Saturday, December 27, 2008

Democratic socialism

I recently referenced the debate between Larry Everest and Norman Solomon. Solomon slipped one by me in the debate; only now has my slow mind seized on the contradiction. Solomon described himself as a "democratic socialist" to differentiate himself from Everest, a self-described revolutionary communist. But the distinction is both specious and contradictory.

All communists are (lower-case) democratic socialists. We are of course socialists in the sense that socialism is a synonym for communism. More importantly, communism requires true democracy, in the literal sense of rule of the people.

Perhaps Solomon meant to describe himself as a (capitalized) Democratic Socialist. In its capitalized sense it has a more specific meaning: It refers to those who attempt to work for socialistic reforms within bourgeois "democracy". But bourgeois "democracy" deserves the scare quotes, because it isn't democracy in the literal sense of the word (and I don't mean the specious and irrelevant distinction between "republic" and "democracy"). All western "democracies" are bourgeois class dictatorships, where the people "rule" only in the sense that they are asked from time to time to choose between competing factions of the bourgeoisie.

It's important to understand that The United States was originally founded explicitly, intentionally and proudly as a dictatorship of the bourgeoisie: only white male property owners were originally granted the franchise. The central role of the bourgeoisie in our government is deeply embedded into all of our political and economic structures. The most obvious and compelling evidence is the critical role of money in elections, to the point where the key qualification for high political office is fund-raising ability.

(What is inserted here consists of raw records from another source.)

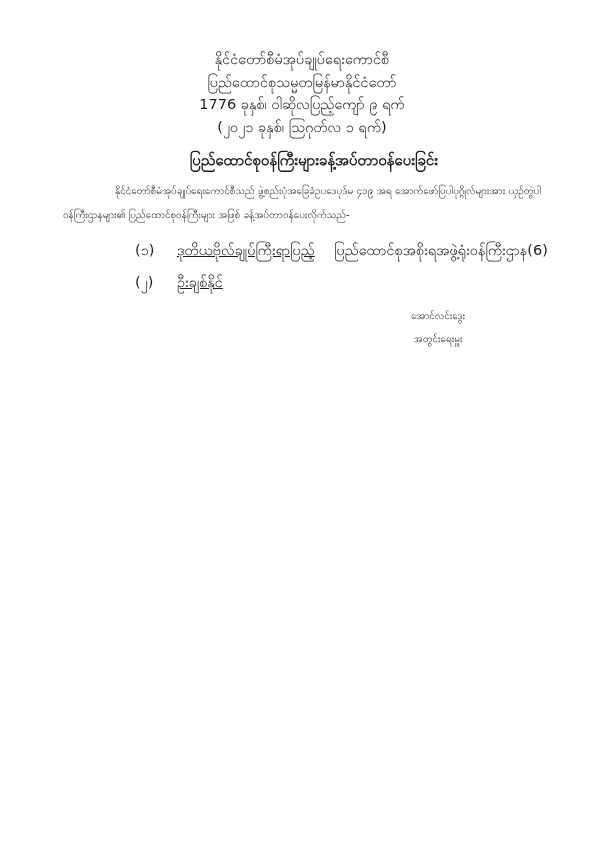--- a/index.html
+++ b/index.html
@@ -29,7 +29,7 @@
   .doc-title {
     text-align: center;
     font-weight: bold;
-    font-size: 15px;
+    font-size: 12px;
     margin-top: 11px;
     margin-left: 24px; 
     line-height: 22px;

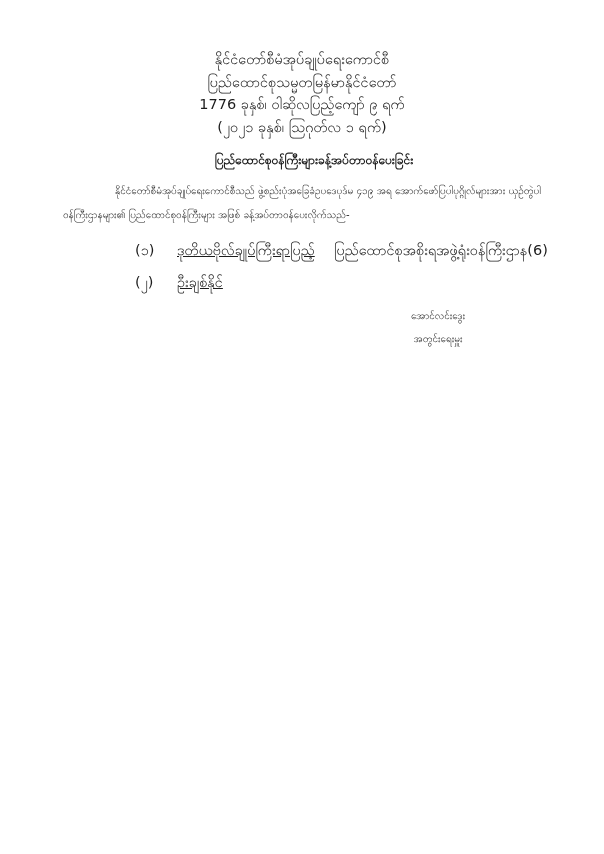--- a/index.html
+++ b/index.html
@@ -76,8 +76,8 @@
     margin-left: auto;
     margin-right: 28px;
     width: 150px;
-    text-align: center;
-    font-size: 10px;
+    text-align: right;
+    font-size: 19px;
     line-height: 22.5px;
   }
 </style>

One of the chief theoretical problems of communism is that there are few (if any) templates and historical precedents for literal democracy. Another problem is that ordinary people are deeply brainwashed conditioned to seeing the dictatorship of the bourgeois as justified, righteous and above all normal; the people are terrified of ruling themselves. This fear of democracy is just the modern expression of slave morality, pounded into people's heads since (at least) the beginning of recorded history.